• _Work to complete_
A. In the NEx64T architecture article, which data sizes can POPCNT handle on x86 / x64?
B. Please carry on the NEx64T architecture article from its final sentence.

NEx64T – 4: a look at the new architecture

Having discussed the general advantages, and in particular code density and the number of instructions executed (topics covered in the previous article), let us take a look at the innovations that NEx64T brings compared to x86 and x64.

General-purpose / integer / scalar instructions

Let us start by saying that the architecture is mostly orthogonal, so that practically all instructions are structured in the same way (as we also saw in the second article), can use the same addressing modes, and any size can be specified for the data (from 8 to 64 bits: Byte, Word, Long, Quad).

The advantage in this case is that compilers are simpler to implement, as they do not have to take special cases into account and code generation is easier. This is even more important in the case where code must necessarily be written in assembly language, or using intrinsics, since it is the programmers (human beings!) who have to do this.

This means that instructions such as POPCNT, which on x86 / x64 can only handle data of certain sizes (16, 32, and 64 bits, specifically), can work, instead, with any size (so even 8 bits). Another example is ADCX, which on x86 / x64 only works with 32- and 64-bit data, while on NEx64T it can also do so with 8- and 16-bit data.

• _Source data_
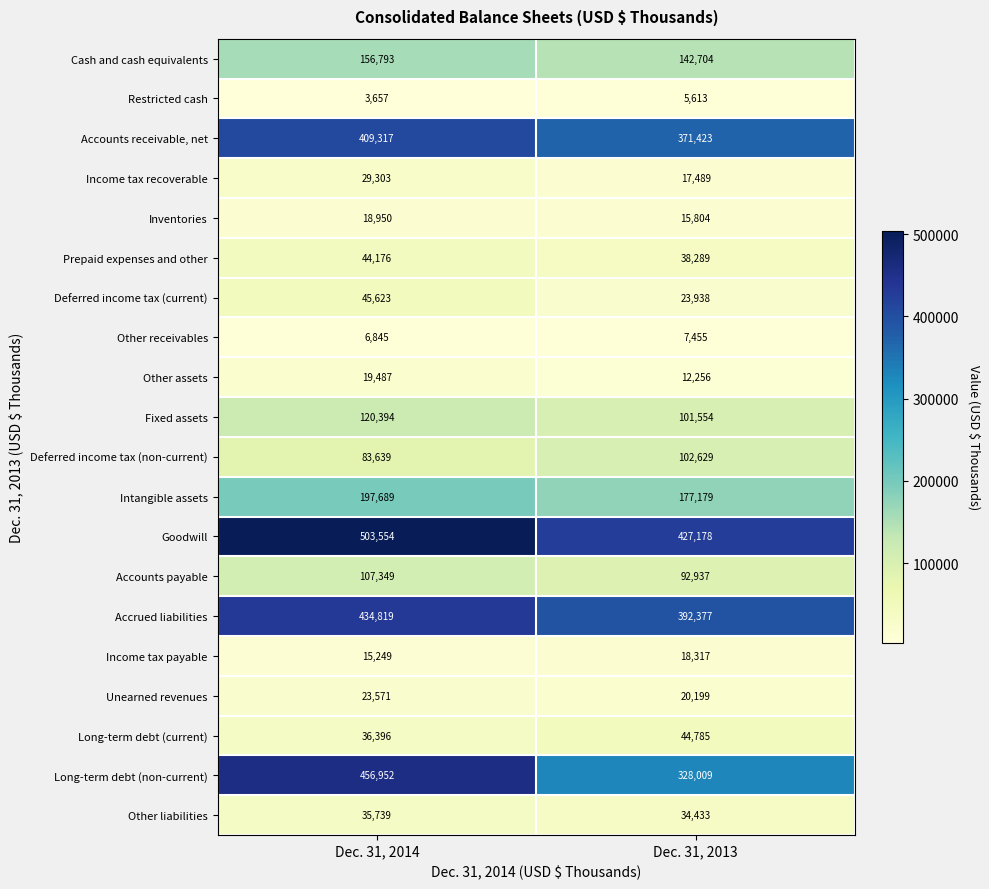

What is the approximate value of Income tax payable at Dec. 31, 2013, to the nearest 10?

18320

• _Answer section_
A. 16, 32, and 64 bits.

B.
As can be guessed, a number of new instructions have also been introduced, which speed up the execution of fairly common tasks, which I will list briefly:

  • CCMPcc and CTESTcc to optimise the generation of flags in the evaluation of boolean conditions (more details in the appropriate APX article);
  • generation of bit masks (all bits are either 1 or 0, depending on the condition tested or the comparison of two operands) or boolean flags (value 0 or 1 depending on the comparison of two operands);
  • PUSH/POP of several registers on/from the stack, possibly adding space for local variables;
  • conditional jumping based on the content of a register or the comparison between two registers;
  • calls or jumps to methods (using “compact” VMT tables);
  • calls or jumps to function tables (“compact”. For switch/case instructions).

These are only a few instructions, but they can make a difference in terms of performance and/or memory space occupied (including data), several of which can be found in a similar way on other architectures (including L/S = Load/Store. The former RISCs).

Extending the instructions

Another peculiarity of the new architecture is that instructions (not all of them. e.g. not the “compressed” ones, which take up less space) can be extended to acquire new features. This is stuff we have already seen to some extent with x86 / x64, but which here undergoes a particular evolution that allows the instructions to be enriched.

A diagram allows a better understanding of what we are talking about (as well as presenting a new syntax for instructions):

The instruction (ADD) and all its normal parts are highlighted in yellow. In orange, on the other hand, the following functionalities are highlighted, which are also present in x86 / x64 (with some slight differences for the last functionality):

  • use of a different segment (GS) to reference the memory, instead of the default one (DS or SS. The latter is used when the base register is SP or BP). On x86/x64, the GS prefix must be used.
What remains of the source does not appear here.